Rama VI Bridge (สะพานพระราม 6, , /th/) is a railway bridge over the Chao Phraya River in Bangkok, in Thailand, connecting the districts Bang Sue and Bang Phlat.

==History==
It is the first bridge to cross the Chao Phraya River and was initially both a single-track railway and road (two lanes) bridge. Construction started in December 1922, during the reign of Vajiravudh to link the Northern Line with the Southern Line so the bridge was named after King Vajiravudh. Construction cost was 2,714,113.30 baht and It was officially opened on 1 January 1927.
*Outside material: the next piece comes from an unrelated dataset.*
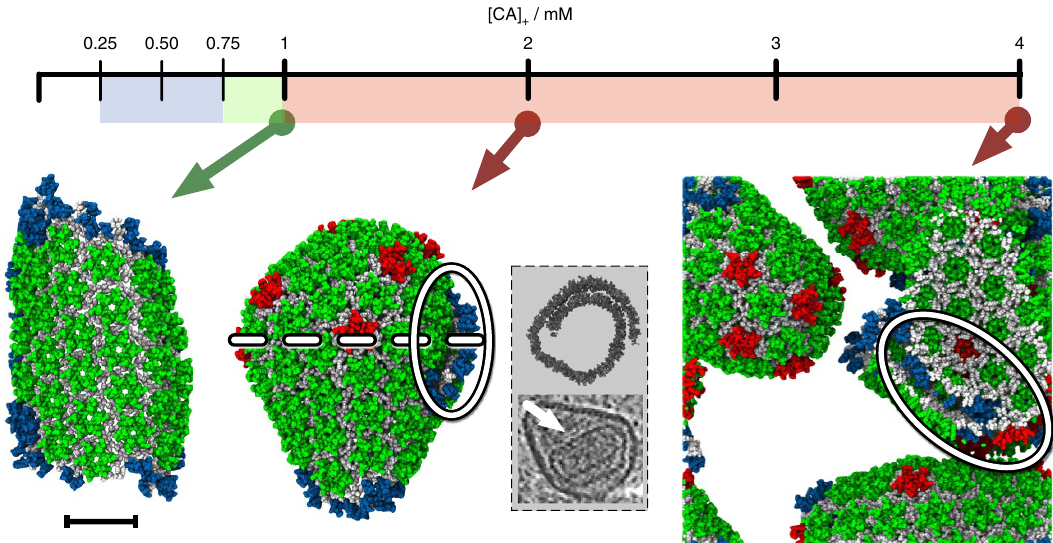
Table 2 | CG self-assembly for fixed ‘active’ CA concentrations [CA] ‘Active’ CA concentration, [CA] þ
The center of the bridge was torn on 7 February 1945, during World War II. It was repaired in 1950-1953 by Dorman Long and Christiani & Nielsen and was officially reopened on 12 December 1953. Following the opening of the adjacent Rama VII Bridge in 1992 due to increase in traffic volumes, cars were diverted from Rama VI bridge. Another railway track was laid in place of the road completed in 1999, making it a railway-only bridge.

==Location==
The bridge is located 13 km from Bangkok railway station, between Bang Son railway station and Bang Bamru railway station. The bridge has 5 spans, all of the through-truss design: 77, 83, 120, 83 and 77 metres respectively, for a total length of 441 metres. It is thus the longest railway bridge in Thailand, almost 110 metres longer than its nearest rival, the 132 metre River Kwai bridge near Kanchanaburi.